Miami (13 de fevereiro de 2026) – A Sociedade Interamericana de Imprensa (SIP) saúda a libertação do jornalista guatemalteco José Rubén Zamora, que permaneceu privado de liberdade por mais de três anos em um processo amplamente questionado pela ausência de garantias plenas de devido processo legal e por seu caráter de retaliação em razão de seu trabalho investigativo sobre corrupção e crime organizado. A organização considera que sua soltura constitui um passo necessário, embora insuficiente, enquanto persistirem ações judiciais e políticas que continuem ameaçando o exercício livre e independente do jornalismo na Guatemala.
Zamora, de 69 anos, recuperou sua liberdade após mais de 1.295 dias de detenção arbitrária. Em 12 de fevereiro, uma decisão judicial concedeu-lhe prisão domiciliar, embora deva comparecer a cada 15 dias ao Ministério Público e esteja proibido de deixar o país, segundo informaram meios locais.
A medida permite que Zamora responda, desde sua residência, a outros dois processos penais — por suposta lavagem de dinheiro e conspiração para obstrução da justiça — movidos pela Procuradoria Especial contra a Impunidade (FECI), de acordo com informações da imprensa.
“Celebramos este passo, mas recordamos que ele jamais deveria ter sido preso. Seu encarceramento foi uma injustiça e um ataque direto à liberdade de imprensa”, expressou a SIP em suas redes sociais ao tomar conhecimento da notícia.
O presidente da SIP, Pierre Manigault, afirmou que “a libertação de Zamora representa um avanço na restituição de seus direitos fundamentais, mas não repara o dano causado por uma perseguição prolongada que buscou silenciar uma voz incômoda ao poder”. Manigault, presidente do grupo Evening Post Publishing Inc., com sede em Charleston, Carolina do Sul, Estados Unidos, acrescentou que “seu encarceramento enviou por anos uma mensagem intimidatória a jornalistas e meios de comunicação que investigam corrupção e abusos, e constitui um dos casos mais emblemáticos de criminalização do jornalismo na região”.
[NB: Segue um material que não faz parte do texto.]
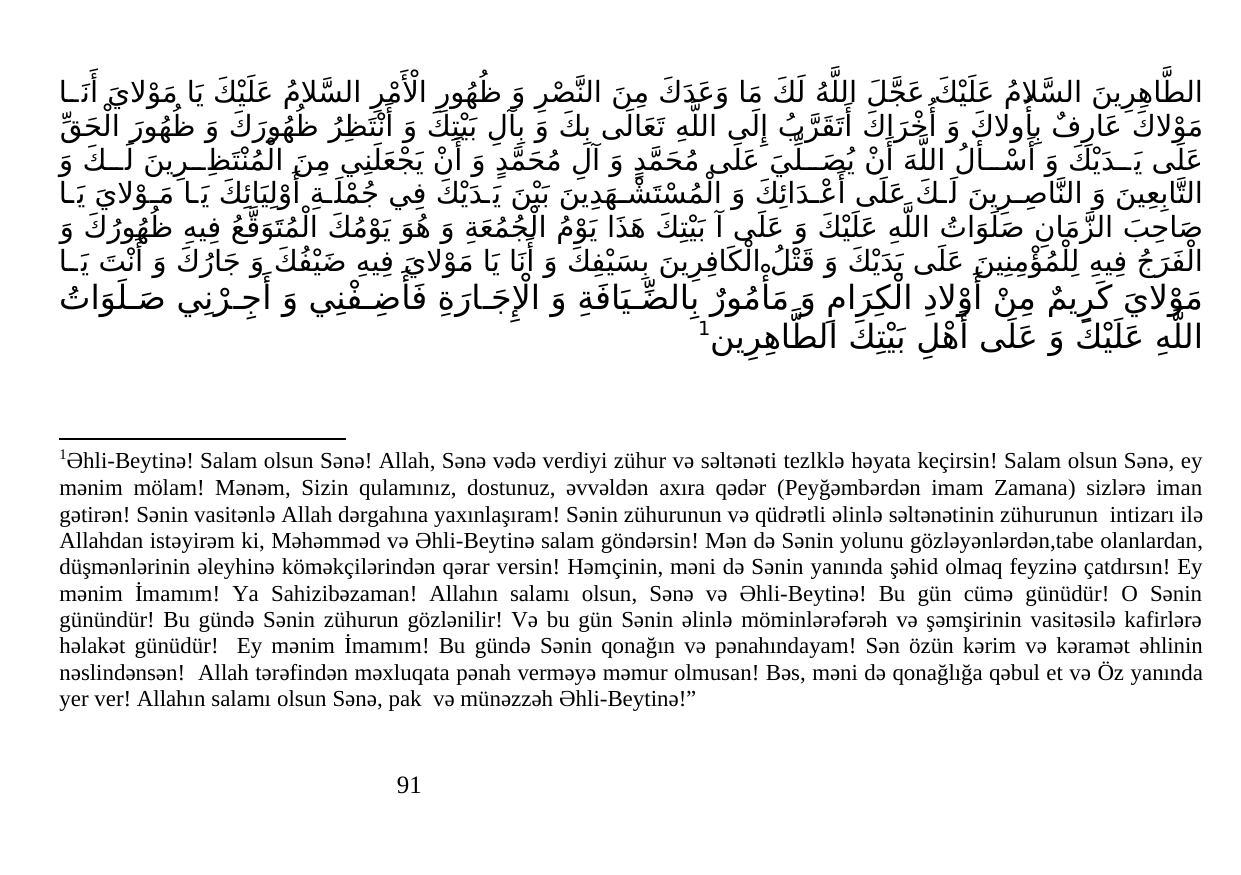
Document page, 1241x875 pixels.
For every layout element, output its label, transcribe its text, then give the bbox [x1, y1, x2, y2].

text الطَّاهِرِينَ السَّلامُ عَلَيْكَ عَجَّلَ اللَّهُ لَكَ مَا وَعَدَكَ مِنَ النَّصْرِ وَ ظُهُورِ الْأَمْرِ السَّلامُ عَلَيْكَ يَا مَوْلايَ أَنَا مَوْلاكَ عَارِفٌ بِأُولاكَ وَ أُخْرَاكَ أَتَقَرَّبُ إِلَى اللَّهِ تَعَالَى بِكَ وَ بِآلِ بَيْتِكَ وَ أَنْتَظِرُ ظُهُورَكَ وَ ظُهُورَ الْحَقِّ عَلَى يَدَيْكَ وَ أَسْأَلُ اللَّهَ أَنْ يُصَلِّيَ عَلَى مُحَمَّدٍ وَ آلِ مُحَمَّدٍ وَ أَنْ يَجْعَلَنِي مِنَ الْمُنْتَظِرِينَ لَكَ وَ التَّابِعِينَ وَ النَّاصِرِينَ لَكَ عَلَى أَعْدَائِكَ وَ الْمُسْتَشْهَدِينَ بَيْنَ يَدَيْكَ فِي جُمْلَةِ أَوْلِيَائِكَ يَا مَوْلايَ يَا صَاحِبَ الزَّمَانِ صَلَوَاتُ اللَّهِ عَلَيْكَ وَ عَلَى آ بَيْتِكَ هَذَا يَوْمُ الْجُمُعَةِ وَ هُوَ يَوْمُكَ الْمُتَوَقَّعُ فِيهِ ظُهُورُكَ وَ الْفَرَجُ فِيهِ لِلْمُؤْمِنِينَ عَلَى يَدَيْكَ وَ قَتْلُ الْكَافِرِينَ بِسَيْفِكَ وَ أَنَا يَا مَوْلايَ فِيهِ ضَيْفُكَ وَ جَارُكَ وَ أَنْتَ يَا مَوْلايَ كَرِيمٌ مِنْ أَوْلادِ الْكِرَامِ وَ مَأْمُورٌ بِالضِّيَافَةِ وَ الْإِجَارَةِ فَأَضِفْنِي وَ أَجِرْنِي صَلَوَاتُ اللَّهِ عَلَيْكَ وَ عَلَى أَهْلِ بَيْتِكَ الطَّاهِرِين [59, 75, 1203, 356]
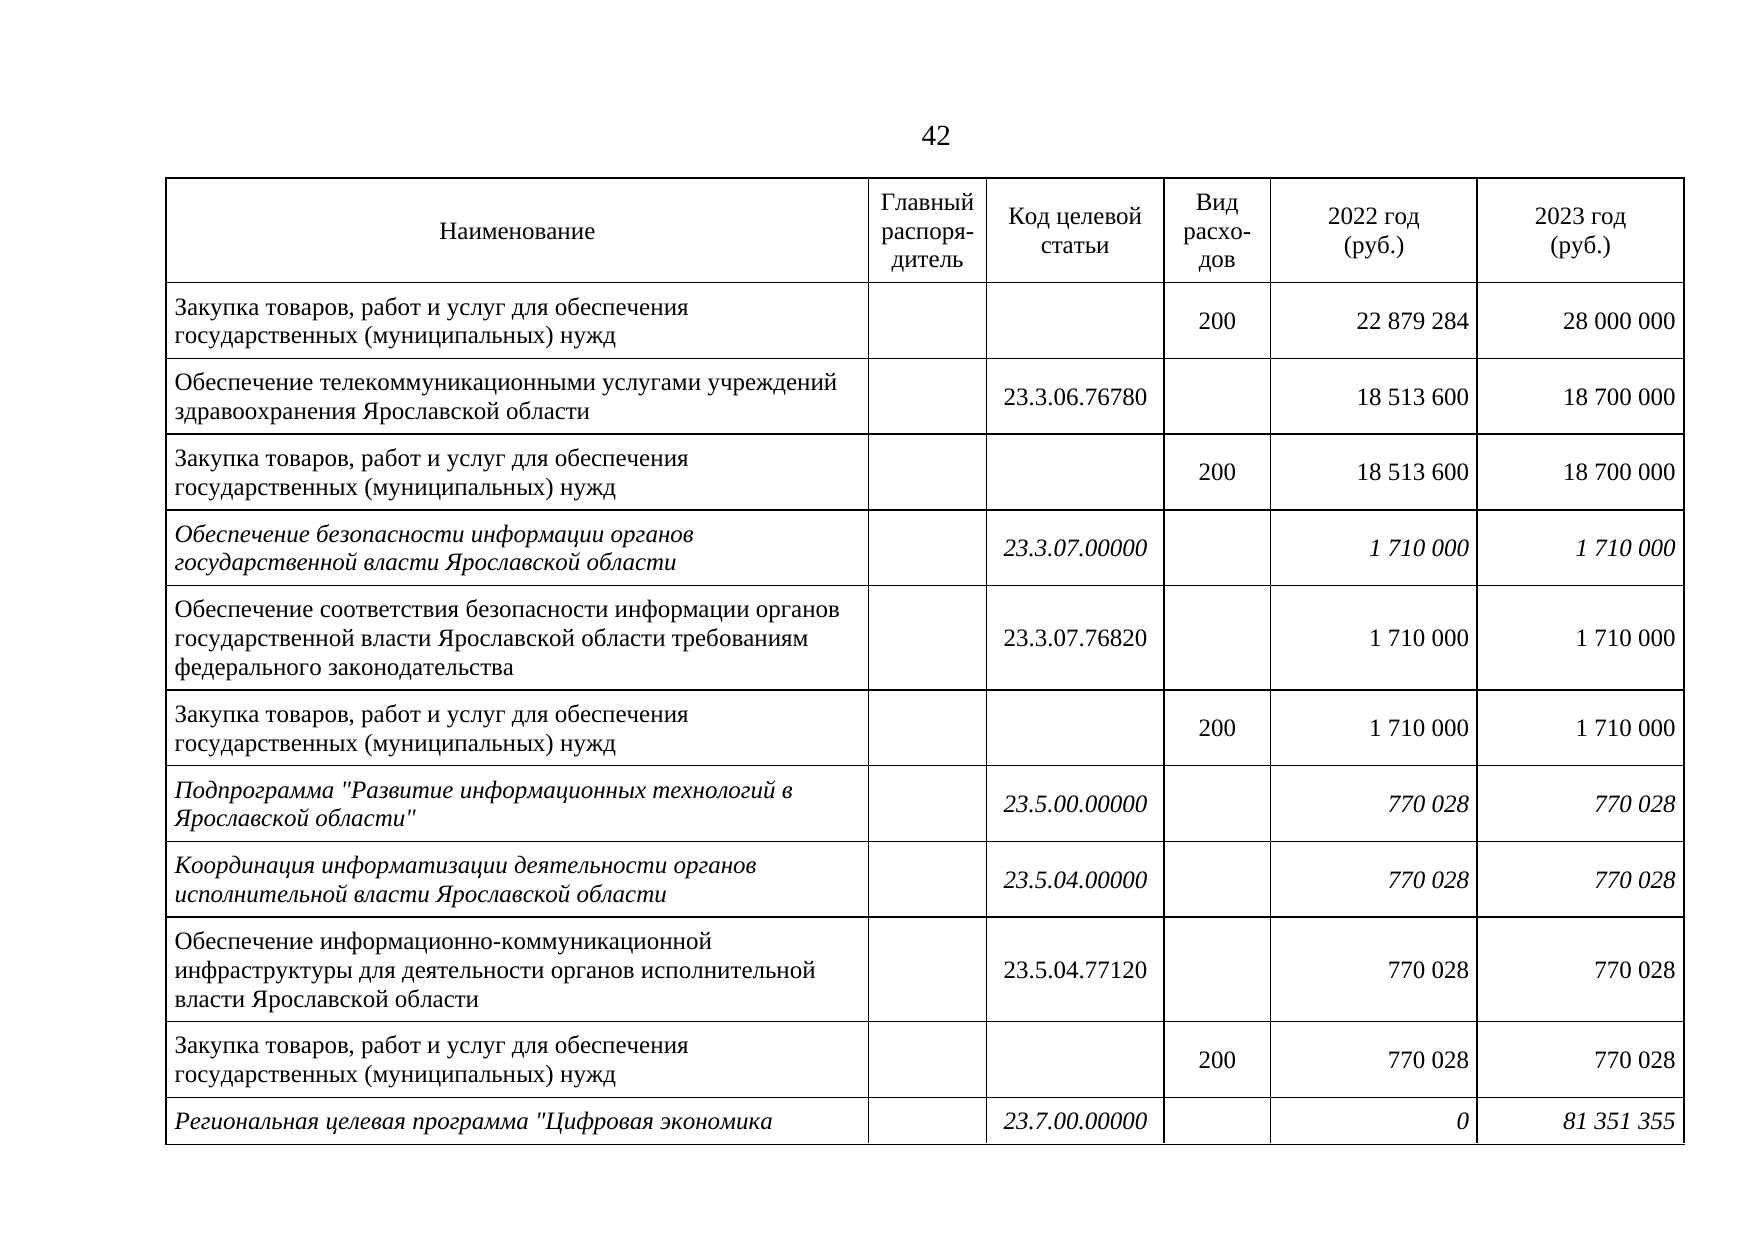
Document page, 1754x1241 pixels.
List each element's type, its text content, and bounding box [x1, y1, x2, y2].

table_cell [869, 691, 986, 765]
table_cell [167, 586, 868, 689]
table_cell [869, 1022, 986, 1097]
table_header Главный распоря-дитель [869, 179, 986, 282]
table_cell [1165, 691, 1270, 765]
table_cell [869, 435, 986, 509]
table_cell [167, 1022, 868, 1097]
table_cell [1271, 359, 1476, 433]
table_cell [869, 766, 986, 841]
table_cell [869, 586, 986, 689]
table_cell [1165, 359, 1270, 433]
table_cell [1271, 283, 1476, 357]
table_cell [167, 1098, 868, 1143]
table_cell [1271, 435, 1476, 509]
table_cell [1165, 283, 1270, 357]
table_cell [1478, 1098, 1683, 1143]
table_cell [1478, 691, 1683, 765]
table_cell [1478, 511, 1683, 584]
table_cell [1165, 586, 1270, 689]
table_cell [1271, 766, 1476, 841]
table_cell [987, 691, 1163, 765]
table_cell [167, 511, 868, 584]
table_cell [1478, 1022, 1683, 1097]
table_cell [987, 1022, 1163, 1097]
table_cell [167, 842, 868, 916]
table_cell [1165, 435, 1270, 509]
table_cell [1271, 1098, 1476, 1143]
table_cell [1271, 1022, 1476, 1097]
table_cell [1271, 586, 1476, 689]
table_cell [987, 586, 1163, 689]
table_header Наименование [167, 179, 868, 282]
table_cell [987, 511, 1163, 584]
table_header Код целевой статьи [987, 179, 1163, 282]
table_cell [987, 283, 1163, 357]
table_header 2022 год (руб.) [1271, 179, 1476, 282]
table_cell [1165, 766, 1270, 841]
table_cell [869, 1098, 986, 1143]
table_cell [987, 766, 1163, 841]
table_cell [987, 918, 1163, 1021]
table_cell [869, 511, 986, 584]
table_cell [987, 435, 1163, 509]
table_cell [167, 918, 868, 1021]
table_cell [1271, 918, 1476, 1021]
table_header 2023 год (руб.) [1478, 179, 1683, 282]
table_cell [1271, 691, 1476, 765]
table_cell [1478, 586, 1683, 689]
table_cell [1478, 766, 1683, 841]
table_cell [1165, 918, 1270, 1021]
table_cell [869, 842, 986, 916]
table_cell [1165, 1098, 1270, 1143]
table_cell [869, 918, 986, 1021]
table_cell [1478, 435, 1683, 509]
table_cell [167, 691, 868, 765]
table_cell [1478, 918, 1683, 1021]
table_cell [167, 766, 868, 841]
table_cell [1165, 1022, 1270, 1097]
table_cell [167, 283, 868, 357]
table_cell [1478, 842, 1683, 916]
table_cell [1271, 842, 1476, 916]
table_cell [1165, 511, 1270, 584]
table_header Вид расхо-дов [1165, 179, 1270, 282]
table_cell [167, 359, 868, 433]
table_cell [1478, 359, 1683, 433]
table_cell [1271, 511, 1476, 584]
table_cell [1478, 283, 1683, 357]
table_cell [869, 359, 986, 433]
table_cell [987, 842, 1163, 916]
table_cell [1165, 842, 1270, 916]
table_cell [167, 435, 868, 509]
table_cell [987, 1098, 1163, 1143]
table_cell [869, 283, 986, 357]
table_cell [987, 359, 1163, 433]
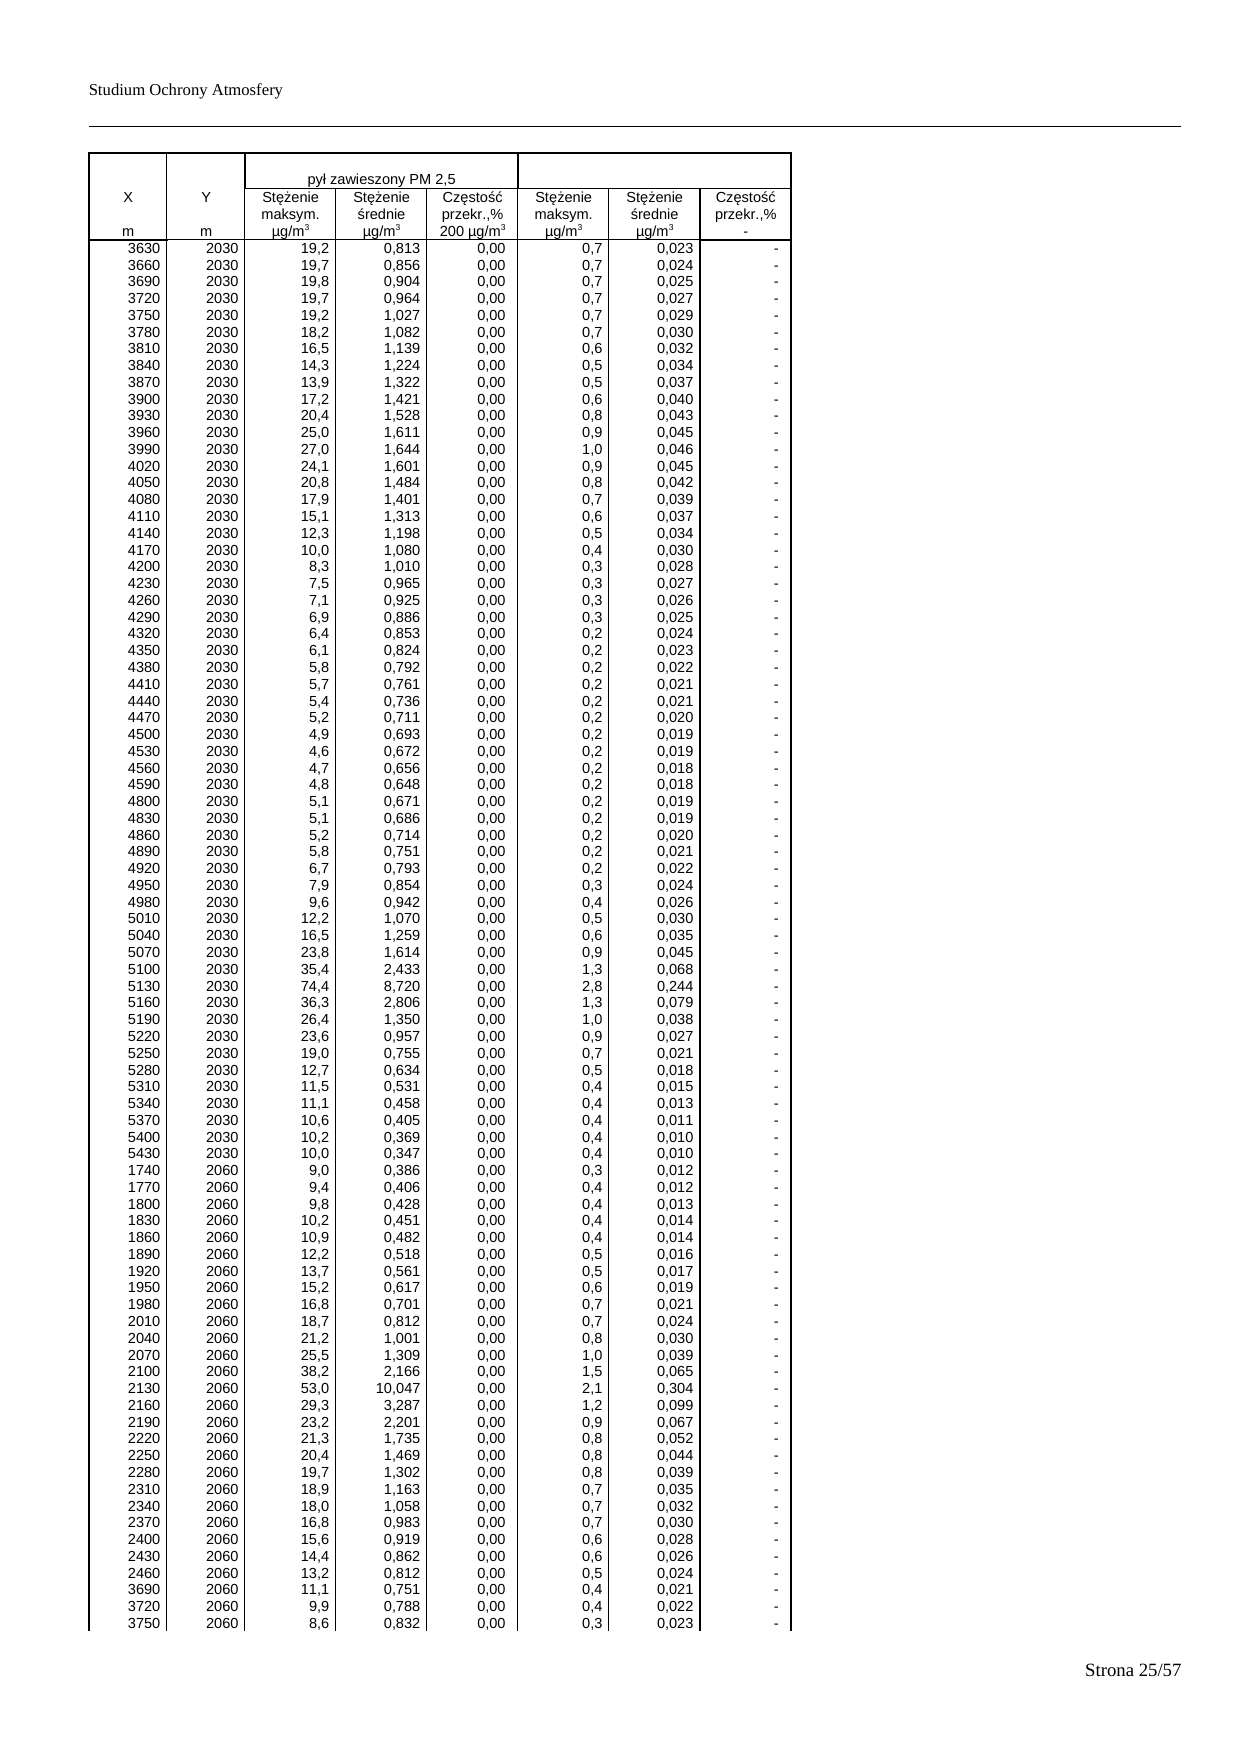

Por sua vez, a presidente da Comissão de Liberdade de Imprensa e Informação da SIP, Martha Ramos, sustentou que “nenhum jornalista deve ser submetido a processos penais como punição por investigar e publicar informações de interesse público”. Ramos, diretora editorial da Organização Editorial Mexicana (OEM), instou as autoridades guatemaltecas “a pôr fim a toda forma de assédio judicial contra Zamora, garantir sua integridade e assegurar condições que permitam o exercício pleno da liberdade de expressão e de imprensa no país”.
Zamora, fundador e diretor do extinto jornal elPeriódico, foi detido em 29 de julho de 2022 sob acusação de suposta lavagem de dinheiro, em um caso considerado por amplos setores nacionais e internacionais como uma retaliação pelas investigações do meio sobre atos de corrupção durante a presidência de Alejandro Giammattei e por sua cobertura de redes de poder e crime organizado.
Em 2023, foi condenado a seis anos de prisão, sentença que posteriormente foi anulada e deu lugar à ordem de um novo julgamento. Em 2024, foi-lhe concedida prisão domiciliar, benefício que meses depois foi revogado, resultando em seu retorno à prisão em março de 2025.
Durante seu encarceramento, Zamora foi submetido a violações flagrantes e a torturas de natureza psicológica e física, segundo relatou o próprio jornalista à SIP. Em 2024, uma equipe internacional de advogados, representando a família de Zamora, instou o relator especial das Nações Unidas sobre a Tortura a adotar medidas urgentes para proteger e assegurar a libertação do jornalista.
Como consequência da pressão judicial, política e econômica, o elPeriódico foi forçado a encerrar suas operações em 15 de maio de 2023, privando a sociedade guatemalteca de um de seus principais referenciais do jornalismo investigativo.
A SIP é uma organização sem fins lucrativos dedicada a defender e promover a liberdade de imprensa e a liberdade de expressão nas Américas. É composta por mais de 1.300 publicações no Hemisfério Ocidental e tem sede em Miami, Flórida, Estados Unidos.